What the exercise asks: This exercise calls for every record to be returned exactly, with pictures removed.

[Dataset entries]

↓

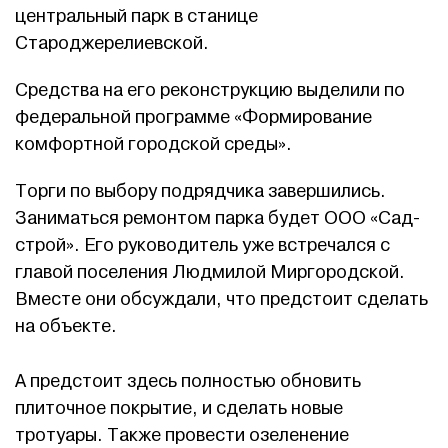
центральный парк в станице
Староджерелиевской.
Средства на его реконструкцию выделили по
федеральной программе «Формирование
комфортной городской среды».
Торги по выбору подрядчика завершились.
Заниматься ремонтом парка будет ООО «Сад-
строй». Его руководитель уже встречался с
главой поселения Людмилой Миргородской.
Вместе они обсуждали, что предстоит сделать
на объекте.
А предстоит здесь полностью обновить
плиточное покрытие, и сделать новые
тротуары. Также провести озеленение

↑

Response to this task:
центральный парк в станице
Староджерелиевской.
Средства на его реконструкцию выделили по
федеральной программе «Формирование
комфортной городской среды».
Торги по выбору подрядчика завершились.
Заниматься ремонтом парка будет ООО «Сад-
строй». Его руководитель уже встречался с
главой поселения Людмилой Миргородской.
Вместе они обсуждали, что предстоит сделать
на объекте.
А предстоит здесь полностью обновить
плиточное покрытие, и сделать новые
тротуары. Также провести озеленение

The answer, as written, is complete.